Data extract
- - - - -

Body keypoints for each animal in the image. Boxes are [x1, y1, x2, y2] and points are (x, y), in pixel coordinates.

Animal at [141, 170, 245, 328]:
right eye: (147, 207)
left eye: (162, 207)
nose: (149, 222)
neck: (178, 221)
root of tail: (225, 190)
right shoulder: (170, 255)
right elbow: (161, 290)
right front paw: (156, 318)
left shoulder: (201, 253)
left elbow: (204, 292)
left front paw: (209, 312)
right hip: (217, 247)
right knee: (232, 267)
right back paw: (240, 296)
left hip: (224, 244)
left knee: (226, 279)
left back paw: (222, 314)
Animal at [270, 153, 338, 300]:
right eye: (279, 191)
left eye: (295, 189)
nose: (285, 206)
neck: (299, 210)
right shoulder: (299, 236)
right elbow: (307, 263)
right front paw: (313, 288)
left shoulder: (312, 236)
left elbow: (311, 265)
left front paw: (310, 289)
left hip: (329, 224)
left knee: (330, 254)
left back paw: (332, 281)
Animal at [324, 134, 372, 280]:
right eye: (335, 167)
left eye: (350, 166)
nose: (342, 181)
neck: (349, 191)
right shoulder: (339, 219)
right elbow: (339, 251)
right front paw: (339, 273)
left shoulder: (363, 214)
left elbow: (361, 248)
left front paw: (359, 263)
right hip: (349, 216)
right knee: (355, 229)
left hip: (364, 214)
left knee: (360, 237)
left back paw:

- - - - -

Problem statement
In the entries above, find each line with the word "shoulder" and return it.

Result of this task
right shoulder: (170, 255)
left shoulder: (201, 253)
right shoulder: (299, 236)
left shoulder: (312, 236)
right shoulder: (339, 219)
left shoulder: (363, 214)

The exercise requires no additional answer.